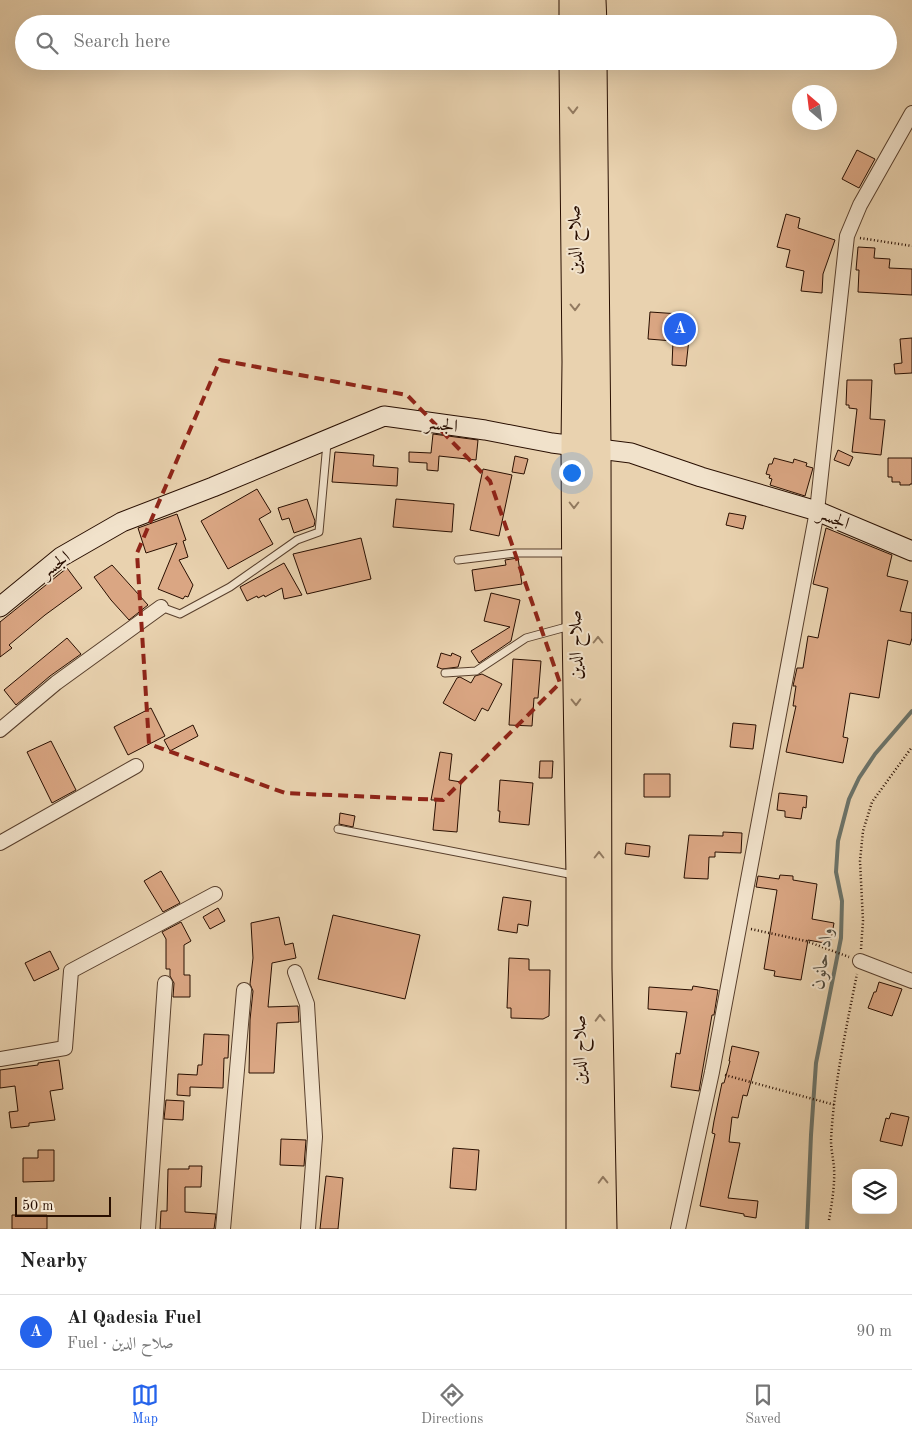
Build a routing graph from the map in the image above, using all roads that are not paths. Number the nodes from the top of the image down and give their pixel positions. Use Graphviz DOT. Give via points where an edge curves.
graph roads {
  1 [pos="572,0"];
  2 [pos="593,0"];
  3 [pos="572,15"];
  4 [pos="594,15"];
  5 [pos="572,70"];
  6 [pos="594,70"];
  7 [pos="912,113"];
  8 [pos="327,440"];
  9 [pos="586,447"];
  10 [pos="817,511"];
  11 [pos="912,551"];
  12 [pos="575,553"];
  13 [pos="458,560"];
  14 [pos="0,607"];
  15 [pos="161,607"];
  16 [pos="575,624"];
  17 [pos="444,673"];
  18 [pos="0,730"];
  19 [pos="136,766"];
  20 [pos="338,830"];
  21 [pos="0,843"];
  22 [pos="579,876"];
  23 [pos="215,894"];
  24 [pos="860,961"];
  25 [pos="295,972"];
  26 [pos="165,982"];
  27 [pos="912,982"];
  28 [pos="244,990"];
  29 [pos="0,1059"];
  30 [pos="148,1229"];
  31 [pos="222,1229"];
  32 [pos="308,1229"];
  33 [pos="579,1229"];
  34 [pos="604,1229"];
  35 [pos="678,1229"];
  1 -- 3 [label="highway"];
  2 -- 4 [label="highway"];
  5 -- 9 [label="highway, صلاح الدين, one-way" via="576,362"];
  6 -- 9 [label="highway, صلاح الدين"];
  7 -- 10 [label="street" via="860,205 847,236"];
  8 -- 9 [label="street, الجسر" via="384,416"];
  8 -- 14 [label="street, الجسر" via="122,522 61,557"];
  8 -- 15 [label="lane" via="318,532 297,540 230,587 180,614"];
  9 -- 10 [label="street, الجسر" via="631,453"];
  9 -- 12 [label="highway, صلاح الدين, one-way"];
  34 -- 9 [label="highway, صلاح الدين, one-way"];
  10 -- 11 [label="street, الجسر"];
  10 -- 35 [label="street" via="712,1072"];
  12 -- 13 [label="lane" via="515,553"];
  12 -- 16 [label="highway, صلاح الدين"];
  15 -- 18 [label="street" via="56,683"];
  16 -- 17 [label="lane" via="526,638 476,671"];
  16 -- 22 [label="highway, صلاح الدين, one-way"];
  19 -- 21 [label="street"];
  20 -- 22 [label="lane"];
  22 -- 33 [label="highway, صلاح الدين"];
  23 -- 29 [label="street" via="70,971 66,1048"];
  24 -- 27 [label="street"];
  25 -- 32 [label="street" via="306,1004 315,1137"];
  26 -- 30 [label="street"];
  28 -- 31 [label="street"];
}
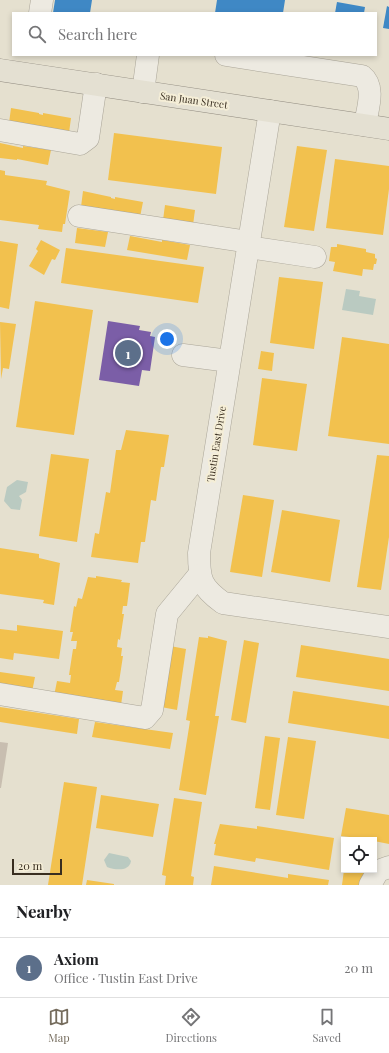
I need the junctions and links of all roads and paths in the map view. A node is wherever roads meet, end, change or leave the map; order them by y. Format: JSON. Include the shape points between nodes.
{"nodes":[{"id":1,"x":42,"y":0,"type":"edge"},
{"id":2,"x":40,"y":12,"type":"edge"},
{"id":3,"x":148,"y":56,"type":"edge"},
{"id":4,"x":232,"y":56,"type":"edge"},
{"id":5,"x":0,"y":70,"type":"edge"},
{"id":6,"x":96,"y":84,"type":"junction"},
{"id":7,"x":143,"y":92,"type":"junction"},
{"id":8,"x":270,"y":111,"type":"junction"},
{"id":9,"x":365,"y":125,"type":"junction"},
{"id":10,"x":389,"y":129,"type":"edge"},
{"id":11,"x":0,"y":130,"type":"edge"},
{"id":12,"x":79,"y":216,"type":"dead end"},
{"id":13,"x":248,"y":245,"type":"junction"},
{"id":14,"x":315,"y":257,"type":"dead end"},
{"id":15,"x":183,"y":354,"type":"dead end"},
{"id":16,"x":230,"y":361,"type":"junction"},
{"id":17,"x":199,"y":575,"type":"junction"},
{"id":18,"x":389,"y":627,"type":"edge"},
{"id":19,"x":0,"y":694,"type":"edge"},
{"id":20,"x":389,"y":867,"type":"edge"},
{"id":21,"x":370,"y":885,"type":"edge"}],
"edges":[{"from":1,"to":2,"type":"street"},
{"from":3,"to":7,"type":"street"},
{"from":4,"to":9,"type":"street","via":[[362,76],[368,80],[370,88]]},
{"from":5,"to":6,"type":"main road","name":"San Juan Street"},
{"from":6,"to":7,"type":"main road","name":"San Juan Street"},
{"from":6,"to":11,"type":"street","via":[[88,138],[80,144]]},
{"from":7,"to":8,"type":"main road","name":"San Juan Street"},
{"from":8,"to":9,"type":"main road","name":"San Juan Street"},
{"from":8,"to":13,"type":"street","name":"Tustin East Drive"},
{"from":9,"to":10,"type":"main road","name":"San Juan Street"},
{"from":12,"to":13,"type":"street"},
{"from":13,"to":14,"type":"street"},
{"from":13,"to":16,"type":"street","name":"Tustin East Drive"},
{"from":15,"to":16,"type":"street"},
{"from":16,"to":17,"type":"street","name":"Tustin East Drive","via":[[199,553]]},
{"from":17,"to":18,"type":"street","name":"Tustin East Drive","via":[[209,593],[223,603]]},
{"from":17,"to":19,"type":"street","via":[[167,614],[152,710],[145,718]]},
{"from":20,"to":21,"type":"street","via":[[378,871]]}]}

+ + + + +

Omitting the pictures, write out the material above exactly as it stands.

▶ _Result_:
Build a routing graph from the map in the image above, using all roads that are not paths. Number the nodes from the top of the image down and give their pixel positions. Use Graphviz DOT. Give via points where an edge curves.
graph roads {
  1 [pos="572,0"];
  2 [pos="593,0"];
  3 [pos="572,15"];
  4 [pos="594,15"];
  5 [pos="572,70"];
  6 [pos="594,70"];
  7 [pos="912,113"];
  8 [pos="327,440"];
  9 [pos="586,447"];
  10 [pos="817,511"];
  11 [pos="912,551"];
  12 [pos="575,553"];
  13 [pos="458,560"];
  14 [pos="0,607"];
  15 [pos="161,607"];
  16 [pos="575,624"];
  17 [pos="444,673"];
  18 [pos="0,730"];
  19 [pos="136,766"];
  20 [pos="338,830"];
  21 [pos="0,843"];
  22 [pos="579,876"];
  23 [pos="215,894"];
  24 [pos="860,961"];
  25 [pos="295,972"];
  26 [pos="165,982"];
  27 [pos="912,982"];
  28 [pos="244,990"];
  29 [pos="0,1059"];
  30 [pos="148,1229"];
  31 [pos="222,1229"];
  32 [pos="308,1229"];
  33 [pos="579,1229"];
  34 [pos="604,1229"];
  35 [pos="678,1229"];
  1 -- 3 [label="highway"];
  2 -- 4 [label="highway"];
  5 -- 9 [label="highway, صلاح الدين, one-way" via="576,362"];
  6 -- 9 [label="highway, صلاح الدين"];
  7 -- 10 [label="street" via="860,205 847,236"];
  8 -- 9 [label="street, الجسر" via="384,416"];
  8 -- 14 [label="street, الجسر" via="122,522 61,557"];
  8 -- 15 [label="lane" via="318,532 297,540 230,587 180,614"];
  9 -- 10 [label="street, الجسر" via="631,453"];
  9 -- 12 [label="highway, صلاح الدين, one-way"];
  34 -- 9 [label="highway, صلاح الدين, one-way"];
  10 -- 11 [label="street, الجسر"];
  10 -- 35 [label="street" via="712,1072"];
  12 -- 13 [label="lane" via="515,553"];
  12 -- 16 [label="highway, صلاح الدين"];
  15 -- 18 [label="street" via="56,683"];
  16 -- 17 [label="lane" via="526,638 476,671"];
  16 -- 22 [label="highway, صلاح الدين, one-way"];
  19 -- 21 [label="street"];
  20 -- 22 [label="lane"];
  22 -- 33 [label="highway, صلاح الدين"];
  23 -- 29 [label="street" via="70,971 66,1048"];
  24 -- 27 [label="street"];
  25 -- 32 [label="street" via="306,1004 315,1137"];
  26 -- 30 [label="street"];
  28 -- 31 [label="street"];
}
I need the junctions and links of all roads and paths in the map view. A node is wherever roads meet, end, change or leave the map; order them by y. Format: JSON. Include the shape points between nodes.
{"nodes":[{"id":1,"x":42,"y":0,"type":"edge"},
{"id":2,"x":40,"y":12,"type":"edge"},
{"id":3,"x":148,"y":56,"type":"edge"},
{"id":4,"x":232,"y":56,"type":"edge"},
{"id":5,"x":0,"y":70,"type":"edge"},
{"id":6,"x":96,"y":84,"type":"junction"},
{"id":7,"x":143,"y":92,"type":"junction"},
{"id":8,"x":270,"y":111,"type":"junction"},
{"id":9,"x":365,"y":125,"type":"junction"},
{"id":10,"x":389,"y":129,"type":"edge"},
{"id":11,"x":0,"y":130,"type":"edge"},
{"id":12,"x":79,"y":216,"type":"dead end"},
{"id":13,"x":248,"y":245,"type":"junction"},
{"id":14,"x":315,"y":257,"type":"dead end"},
{"id":15,"x":183,"y":354,"type":"dead end"},
{"id":16,"x":230,"y":361,"type":"junction"},
{"id":17,"x":199,"y":575,"type":"junction"},
{"id":18,"x":389,"y":627,"type":"edge"},
{"id":19,"x":0,"y":694,"type":"edge"},
{"id":20,"x":389,"y":867,"type":"edge"},
{"id":21,"x":370,"y":885,"type":"edge"}],
"edges":[{"from":1,"to":2,"type":"street"},
{"from":3,"to":7,"type":"street"},
{"from":4,"to":9,"type":"street","via":[[362,76],[368,80],[370,88]]},
{"from":5,"to":6,"type":"main road","name":"San Juan Street"},
{"from":6,"to":7,"type":"main road","name":"San Juan Street"},
{"from":6,"to":11,"type":"street","via":[[88,138],[80,144]]},
{"from":7,"to":8,"type":"main road","name":"San Juan Street"},
{"from":8,"to":9,"type":"main road","name":"San Juan Street"},
{"from":8,"to":13,"type":"street","name":"Tustin East Drive"},
{"from":9,"to":10,"type":"main road","name":"San Juan Street"},
{"from":12,"to":13,"type":"street"},
{"from":13,"to":14,"type":"street"},
{"from":13,"to":16,"type":"street","name":"Tustin East Drive"},
{"from":15,"to":16,"type":"street"},
{"from":16,"to":17,"type":"street","name":"Tustin East Drive","via":[[199,553]]},
{"from":17,"to":18,"type":"street","name":"Tustin East Drive","via":[[209,593],[223,603]]},
{"from":17,"to":19,"type":"street","via":[[167,614],[152,710],[145,718]]},
{"from":20,"to":21,"type":"street","via":[[378,871]]}]}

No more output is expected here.